BRANO DI TESTO:
★ ★ ★ ★ ★ ★ ★
“Peaceful Snow” era stato un album modesto, eppure in qualche modo ero riuscito a farmelo piacere: nell’inverno del 2010 uscivo da una storia sentimentale assai tormentata, mi trasferii in un’altra città e in tutto questo il gelido e desolante “Peaceful Snow” fu l’impeccabile colonna sonora. Nemmeno a farlo a posta, in quel periodo capitò persino la neve (cosa rara dalle mie parti), cosicché gli umori di quell’album avevano modo di rispecchiarsi sul manto bianco che ricopriva le strade, le case, le cose, l’ambiente che mi stava intorno e dentro. Il pianoforte elegante di Miro Snejdr ne era il contrappunto ideale.

Nella primavera del 2013 esce “The Snow Bunker Tapes”, non altro che l'insieme dei nastri che Douglas P. fece avere a Snejdr affinché potesse scrivere le parti di piano e curarne gli arrangiamenti: quelle tracce, di chitarra e voce e poco altro, furono l’embrione da cui scaturì “Peaceful Snow”, l’ossatura invisibile di quell’album, l’abbozzo buttato giù ad uso e consumo esclusivo di Pearce e del suo collaboratore, un'opera incompiuta che oggi vede la luce.
★ ★ ★ ★ ★ ★ ★
RIGHE ELENCATE:
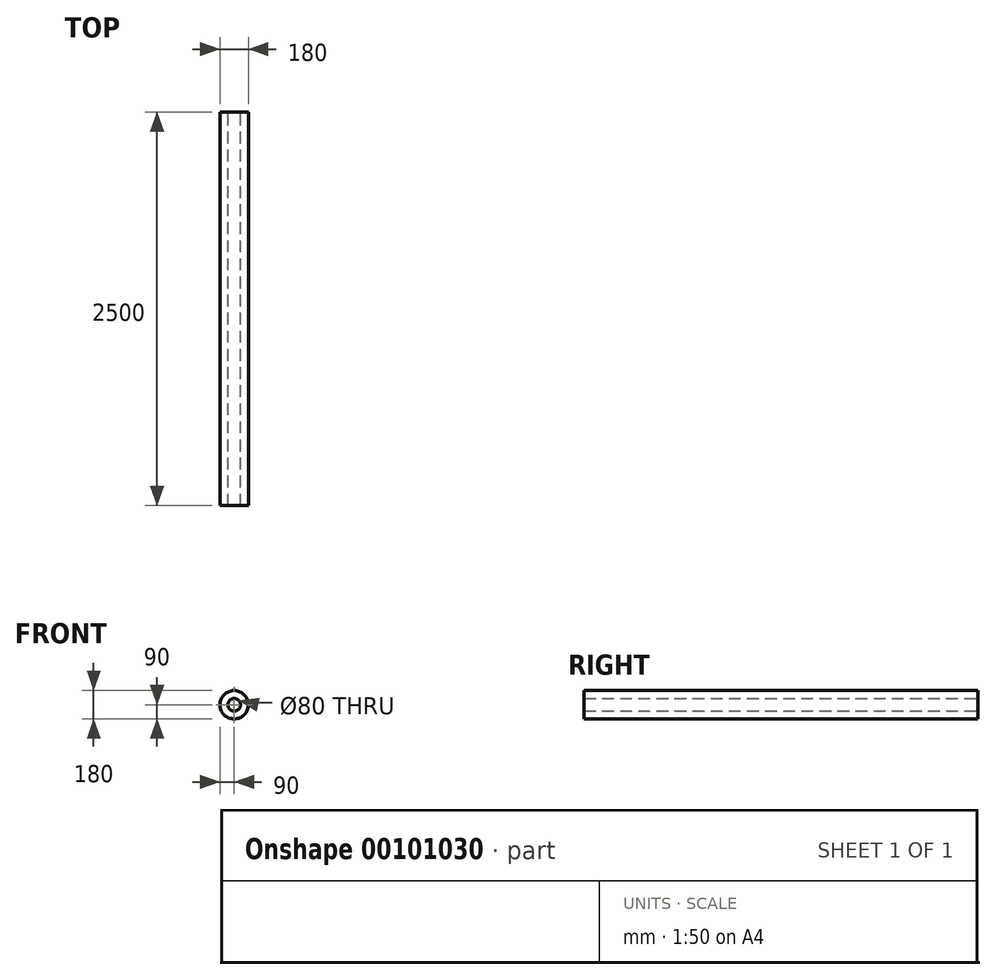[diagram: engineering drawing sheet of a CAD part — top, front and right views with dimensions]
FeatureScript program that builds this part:
annotation { "Feature Type Name" : "Feature", "Feature Type Description" : "" }
export const myFeature = defineFeature(function(context is Context, id is Id, definition is map)
    precondition{}
    {
        {
            var Q0;
            Q0=qCreatedBy(makeId("Front.planeOp"),FACE);
            var sketch = newSketch(context, id + "F0", { "sketchPlane" : qUnion([Q0])});
            skCircle(sketch, "E0", {"center": v(0, 0) * mm, "radius": 40 * mm});
            skCircle(sketch, "E1", {"center": v(0, 0) * mm, "radius": 90 * mm});
            skSolve(sketch);
        }
        {
            var Q0;
            Q0=makeQuery(id+"F0.imprint","IMPRINT",FACE,{"disambiguationData":[TD([[makeQuery(id+"F0.imprint","IMPRINT",EDGE,{"derivedFrom":sQuery(id+"F0.wireOp",EDGE,"E0")}),-1.0]])]});
            extrude(context, id + "F1", {"entities" : qUnion([Q0]), "depth" : 2500 * mm});
        }
    });
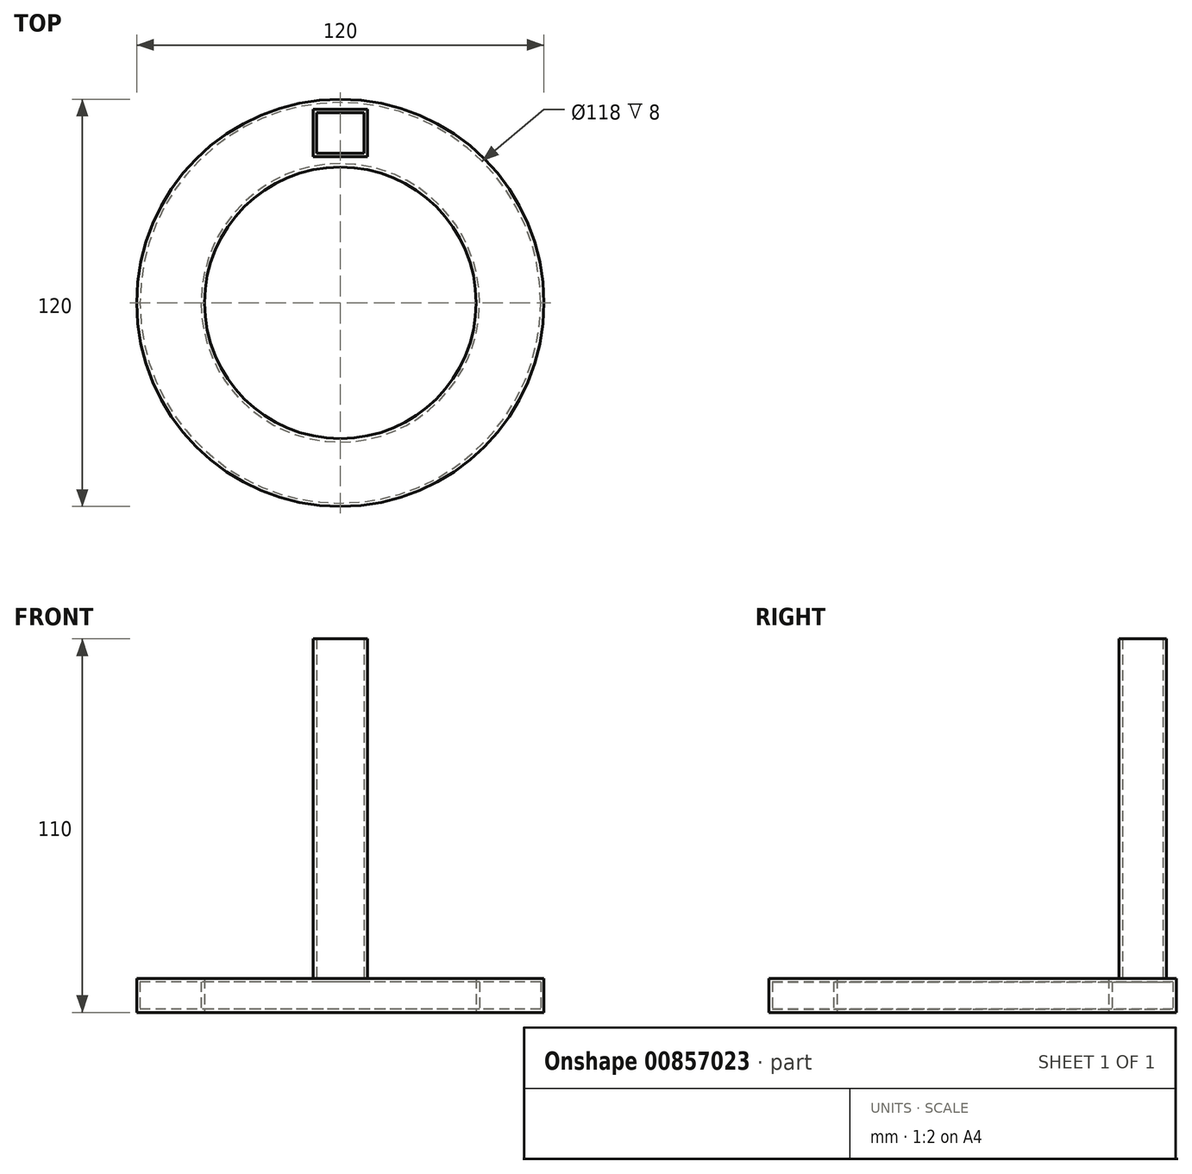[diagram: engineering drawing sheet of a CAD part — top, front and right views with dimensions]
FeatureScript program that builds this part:
annotation { "Feature Type Name" : "Feature", "Feature Type Description" : "" }
export const myFeature = defineFeature(function(context is Context, id is Id, definition is map)
    precondition{}
    {
        {
            var Q0;
            Q0=qCreatedBy(makeId("Top.planeOp"),FACE);
            var sketch = newSketch(context, id + "F0", { "sketchPlane" : qUnion([Q0])});
            skCircle(sketch, "E0", {"center": v(0, 0) * mm, "radius": 60 * mm});
            skSolve(sketch);
        }
        {
            var Q0;
            Q0=makeQuery(id+"F0.imprint","IMPRINT",FACE,{"disambiguationData":[TD([[makeQuery(id+"F0.imprint","IMPRINT",EDGE,{"derivedFrom":sQuery(id+"F0.wireOp",EDGE,"E0")}),1.0]])]});
            extrude(context, id + "F1", {"entities" : qUnion([Q0]), "depth" : 10 * mm, "offsetDistance" : 25 * mm});
        }
        {
            var Q0;
            Q0=qCreatedBy(makeId("Top.planeOp"),FACE);
            var sketch = newSketch(context, id + "F2", { "sketchPlane" : qUnion([Q0])});
            skCircle(sketch, "E1", {"center": v(0, 0) * mm, "radius": 40 * mm});
            skSolve(sketch);
        }
        {
            var Q0;
            Q0 = qSketchRegion(id + "F2", true);
            extrude(context, id + "F3", {"entities" : qUnion([Q0]), "operationType" : NewBodyOperationType.REMOVE, "depth" : 10 * mm, "offsetDistance" : 25 * mm});
        }
        {
            var Q0;
            Q0=makeQuery(id+"F1.opExtrude","CAP_FACE",FACE,{"disambiguationData":[OSD([sQuery(id+"F0.wireOp",EDGE,"E0")])],"isStart":false});
            var sketch = newSketch(context, id + "F4", { "sketchPlane" : qUnion([Q0])});
            skLineSegment(sketch, "E2.bottom", {"start": v(8, 43.05) * mm, "end": v(-8, 43.05) * mm});
            skLineSegment(sketch, "E2.top", {"start": v(8, 57.05) * mm, "end": v(-8, 57.05) * mm});
            skLineSegment(sketch, "E2.left", {"start": v(8, 43.05) * mm, "end": v(8, 57.05) * mm});
            skLineSegment(sketch, "E2.right", {"start": v(-8, 43.05) * mm, "end": v(-8, 57.05) * mm});
            skPoint(sketch, "E2.middle", {"position": v(0, 50.05) * mm});
            skSolve(sketch);
        }
        {
            var Q0;
            Q0 = qSketchRegion(id + "F4", true);
            extrude(context, id + "F5", {"entities" : qUnion([Q0]), "operationType" : NewBodyOperationType.ADD, "depth" : 100 * mm, "offsetDistance" : 25 * mm});
        }
        {
            var Q0;
            Q0=makeQuery(id+"F5.opExtrude","CAP_FACE",FACE,{"disambiguationData":[OSD([sQuery(id+"F4.wireOp",EDGE,"E2.bottom"),sQuery(id+"F4.wireOp",EDGE,"E2.top"),sQuery(id+"F4.wireOp",EDGE,"E2.left"),sQuery(id+"F4.wireOp",EDGE,"E2.right")])],"isStart":false});
            shell(context, id + "F6", {"entities" : qUnion([Q0]), "thickness" : 1 * mm});
        }
    });
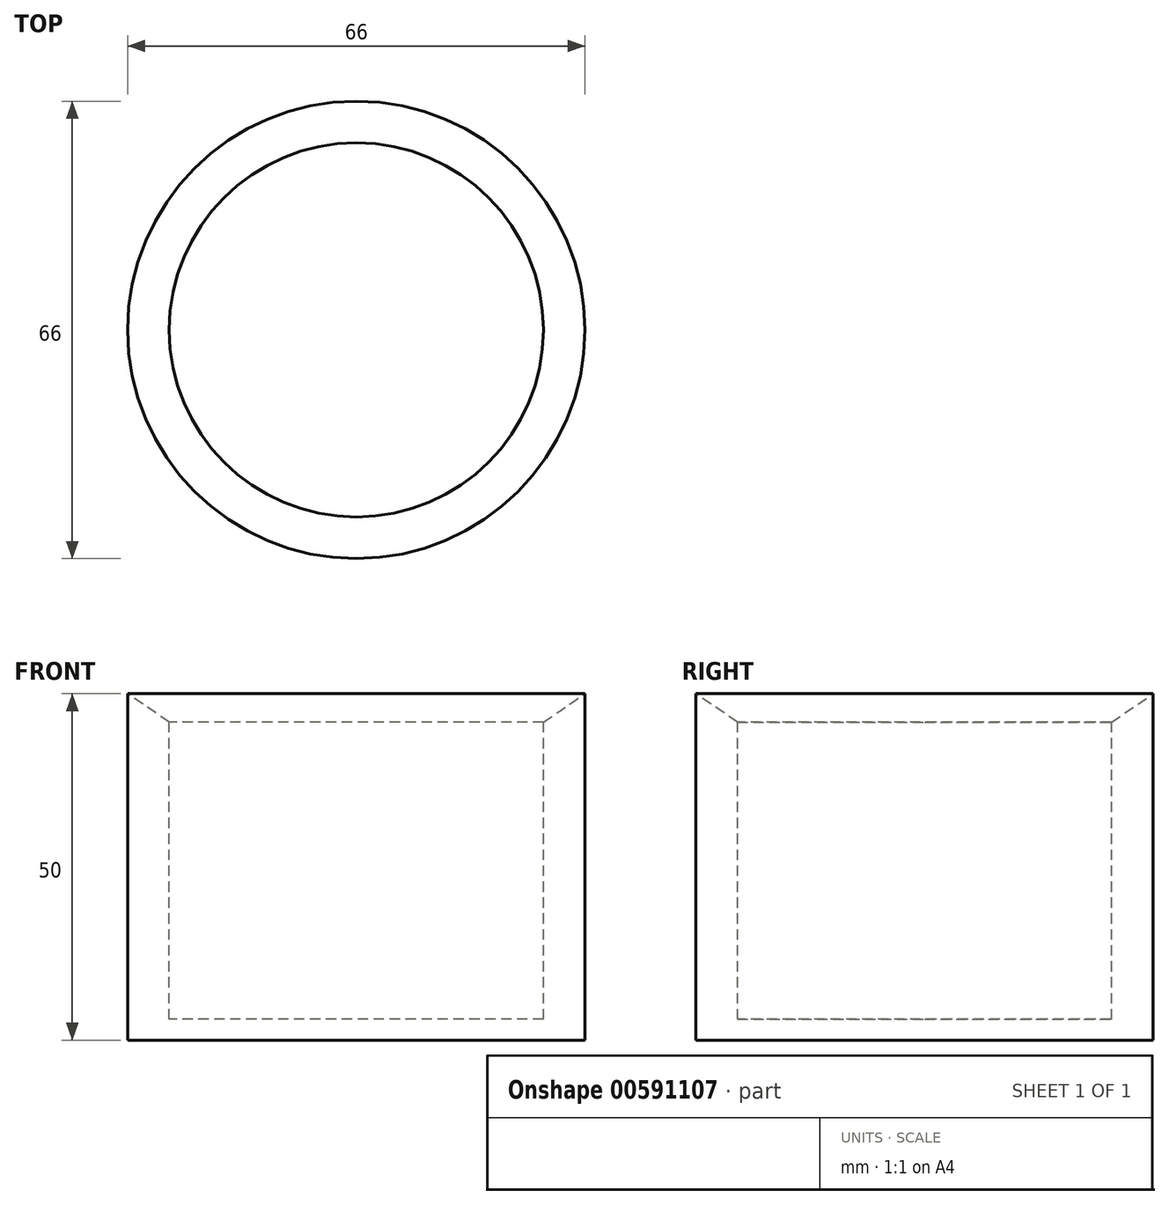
★ ★ ★ ★ ★ ★ ★
CONSEGNA A:
Secondo il brano su «The Snow Bunker Tapes», in quale periodo esce questa raccolta?
CONSEGNA B:
Riprendi il brano su «The Snow Bunker Tapes» e proseguilo a partire dall'ultima frase riportata.
Le righe costituiscono un materiale a sé, distinto dal brano su «The Snow Bunker Tapes».

RISPOSTA A:
Nella primavera del 2013.

RISPOSTA B:
Lo dico subito: vi sono validi motivi per trascurare con serenità questo ultimo capitolo della saga infinita della Morte in Giugno, e questi motivi sono più numerosi e maggiormente consistenti rispetto a quelli che invece potrebbero portare ad avvicinarsi ad esso, che rimane sostanzialmente appannaggio esclusivo dei fan più completisti della band.

E' inevitabile che di fronte ad una operazione di questo tipo, compiuta da un artista che da circa quindici anni vive un blocco creativo oramai irrisolvibile, si materializzi, anche nella mente dell'ascoltatore meno malizioso, il sospetto che Pearce stia disperatamente raschiando il fondo del barile, nella speranza di tenere in vita la sua zoppicante creatura, sfruttando un marchio che nonostante la parabola discendente mantiene un forte appeal nel settore.

Secondariamente, la riproposizione di brani presentati nemmeno tre anni fa non costituisce certo una mossa di grande attrattiva, nemmeno per gli stessi fan, considerato anche che “Peaceful Snow” era stato accolto assai tiepidamente.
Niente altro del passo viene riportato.